CHAINED
There was such a loud noise in my head. Such a painful, wicked noise that pulsed through my blood, that stretched through my nerves.
It screamed. It yelled. It crooned and cawed and called for me.
So many voices, so many sounds, so many words. They stormed in my ears, they echoed in my bones. Laced around my mind, caressing the edges of my thoughts, begging to be welcomed.
The world was so silent as I was tossed in a corner, so hazy the lights swam in my vision.
More screaming. More yelling. More power went into my blood trying to control me.
Leon and Rhiannon were here, too. Chained in the same corner, each at my side.
The voices grew louder. Louder louder louder. I hadn't heard the chair being dragged across the familiar front room, hadn't heard the thudding of his boots as he approached us.
I hadn't felt him appearing behind me in the Tower until too late. Hadn't sensed a drop of magic until he'd stepped out of the shadows.
Maybe I had been too engrossed in the monsters carved into the walls. Maybe I had been too lost down my own thoughts and plans.
I should've noticed him.
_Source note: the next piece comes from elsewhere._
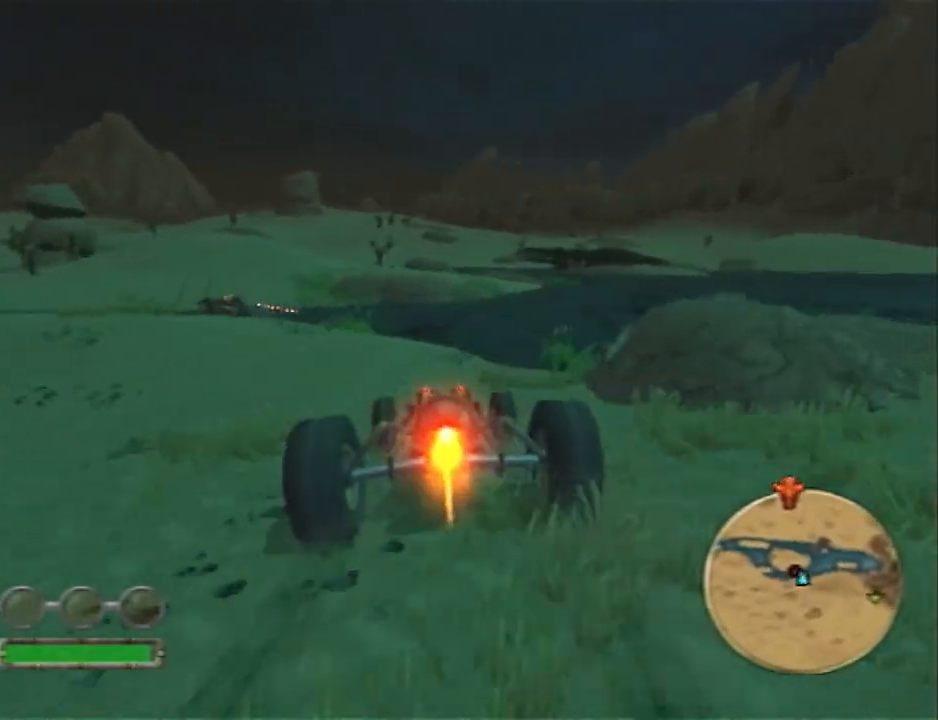
{"dt_ms": 500, "buttons": ["CROSS", "L3"], "left_stick": "down", "right_stick": "center", "events": [[183, "L1", "up"], [217, "left_stick", "down"], [350, "L3", "down"]]}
I should've felt him prowling in the folds of the world waiting for me. I should've—
He'd been the one to deliver the box to my rooms this morning.
He'd been the one to hand me the shirt soaked in Blake's scent. Not just his scent…there had been something else.
The auras behind the Nightbleed doors shouldn't have been small and quiet. They should've been bright and loud. They had been dim even in the council room.
It wasn't because of some protective spell.
There had been something else with that shirt.
A drug. Something that had slipped into my system for seven hours. Something that had silently diluted my senses.
He'd put it in there. He'd waited for me, followed every move.
He sat on the chair, the edges of the ankle he placed over his knee hazy in my vision. Leon and Rhia were hazy, too. But it was fading. This loud haziness was fading, slowly.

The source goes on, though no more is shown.